Your output should be the full listing, unchanged.

- [DATA RECORDS]
################
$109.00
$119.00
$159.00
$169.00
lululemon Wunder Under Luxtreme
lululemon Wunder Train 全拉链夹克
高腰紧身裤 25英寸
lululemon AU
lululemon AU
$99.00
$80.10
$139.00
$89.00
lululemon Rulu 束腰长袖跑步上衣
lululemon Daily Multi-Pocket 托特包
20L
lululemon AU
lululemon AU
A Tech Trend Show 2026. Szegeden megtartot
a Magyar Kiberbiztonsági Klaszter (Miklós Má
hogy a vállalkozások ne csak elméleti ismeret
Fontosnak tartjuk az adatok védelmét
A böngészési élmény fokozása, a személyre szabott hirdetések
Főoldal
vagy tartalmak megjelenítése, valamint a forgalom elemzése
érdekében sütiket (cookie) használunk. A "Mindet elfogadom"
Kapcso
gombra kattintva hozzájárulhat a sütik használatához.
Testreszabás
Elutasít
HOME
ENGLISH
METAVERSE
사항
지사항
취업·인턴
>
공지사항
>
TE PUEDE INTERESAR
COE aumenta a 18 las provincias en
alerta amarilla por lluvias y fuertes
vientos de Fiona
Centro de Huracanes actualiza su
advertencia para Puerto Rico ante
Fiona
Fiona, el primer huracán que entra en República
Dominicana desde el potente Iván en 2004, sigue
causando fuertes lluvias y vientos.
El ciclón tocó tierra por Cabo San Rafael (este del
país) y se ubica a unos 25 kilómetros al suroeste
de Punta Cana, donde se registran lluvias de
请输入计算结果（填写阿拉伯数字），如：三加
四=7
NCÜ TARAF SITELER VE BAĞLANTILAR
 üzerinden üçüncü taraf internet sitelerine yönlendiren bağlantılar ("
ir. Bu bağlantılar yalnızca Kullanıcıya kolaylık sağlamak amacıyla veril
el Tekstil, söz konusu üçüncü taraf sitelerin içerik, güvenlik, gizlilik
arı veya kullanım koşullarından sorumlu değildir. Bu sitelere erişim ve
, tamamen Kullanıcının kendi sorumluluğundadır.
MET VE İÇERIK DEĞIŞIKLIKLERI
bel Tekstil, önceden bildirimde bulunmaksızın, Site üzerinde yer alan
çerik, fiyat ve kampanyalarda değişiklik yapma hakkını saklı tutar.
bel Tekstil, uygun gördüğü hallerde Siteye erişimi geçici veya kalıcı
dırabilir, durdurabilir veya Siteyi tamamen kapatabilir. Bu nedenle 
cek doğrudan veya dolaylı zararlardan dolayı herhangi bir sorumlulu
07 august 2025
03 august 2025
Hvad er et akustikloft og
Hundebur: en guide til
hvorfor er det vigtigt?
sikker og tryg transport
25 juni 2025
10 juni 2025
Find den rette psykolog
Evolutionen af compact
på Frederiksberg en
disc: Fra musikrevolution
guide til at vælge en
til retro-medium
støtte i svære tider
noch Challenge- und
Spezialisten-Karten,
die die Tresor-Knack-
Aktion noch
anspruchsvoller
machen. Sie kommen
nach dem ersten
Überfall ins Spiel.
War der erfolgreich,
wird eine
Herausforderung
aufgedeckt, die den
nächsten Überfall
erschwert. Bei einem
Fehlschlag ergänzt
################
- [ANSWER BELOW]
$109.00
$119.00
$159.00
$169.00
lululemon Wunder Under Luxtreme
lululemon Wunder Train 全拉链夹克
高腰紧身裤 25英寸
lululemon AU
lululemon AU
$99.00
$80.10
$139.00
$89.00
lululemon Rulu 束腰长袖跑步上衣
lululemon Daily Multi-Pocket 托特包
20L
lululemon AU
lululemon AU
A Tech Trend Show 2026. Szegeden megtartot
a Magyar Kiberbiztonsági Klaszter (Miklós Má
hogy a vállalkozások ne csak elméleti ismeret
Fontosnak tartjuk az adatok védelmét
A böngészési élmény fokozása, a személyre szabott hirdetések
Főoldal
vagy tartalmak megjelenítése, valamint a forgalom elemzése
érdekében sütiket (cookie) használunk. A "Mindet elfogadom"
Kapcso
gombra kattintva hozzájárulhat a sütik használatához.
Testreszabás
Elutasít
HOME
ENGLISH
METAVERSE
사항
지사항
취업·인턴
>
공지사항
>
TE PUEDE INTERESAR
COE aumenta a 18 las provincias en
alerta amarilla por lluvias y fuertes
vientos de Fiona
Centro de Huracanes actualiza su
advertencia para Puerto Rico ante
Fiona
Fiona, el primer huracán que entra en República
Dominicana desde el potente Iván en 2004, sigue
causando fuertes lluvias y vientos.
El ciclón tocó tierra por Cabo San Rafael (este del
país) y se ubica a unos 25 kilómetros al suroeste
de Punta Cana, donde se registran lluvias de
请输入计算结果（填写阿拉伯数字），如：三加
四=7
NCÜ TARAF SITELER VE BAĞLANTILAR
 üzerinden üçüncü taraf internet sitelerine yönlendiren bağlantılar ("
ir. Bu bağlantılar yalnızca Kullanıcıya kolaylık sağlamak amacıyla veril
el Tekstil, söz konusu üçüncü taraf sitelerin içerik, güvenlik, gizlilik
arı veya kullanım koşullarından sorumlu değildir. Bu sitelere erişim ve
, tamamen Kullanıcının kendi sorumluluğundadır.
MET VE İÇERIK DEĞIŞIKLIKLERI
bel Tekstil, önceden bildirimde bulunmaksızın, Site üzerinde yer alan
çerik, fiyat ve kampanyalarda değişiklik yapma hakkını saklı tutar.
bel Tekstil, uygun gördüğü hallerde Siteye erişimi geçici veya kalıcı
dırabilir, durdurabilir veya Siteyi tamamen kapatabilir. Bu nedenle 
cek doğrudan veya dolaylı zararlardan dolayı herhangi bir sorumlulu
07 august 2025
03 august 2025
Hvad er et akustikloft og
Hundebur: en guide til
hvorfor er det vigtigt?
sikker og tryg transport
25 juni 2025
10 juni 2025
Find den rette psykolog
Evolutionen af compact
på Frederiksberg en
disc: Fra musikrevolution
guide til at vælge en
til retro-medium
støtte i svære tider
noch Challenge- und
Spezialisten-Karten,
die die Tresor-Knack-
Aktion noch
anspruchsvoller
machen. Sie kommen
nach dem ersten
Überfall ins Spiel.
War der erfolgreich,
wird eine
Herausforderung
aufgedeckt, die den
nächsten Überfall
erschwert. Bei einem
Fehlschlag ergänzt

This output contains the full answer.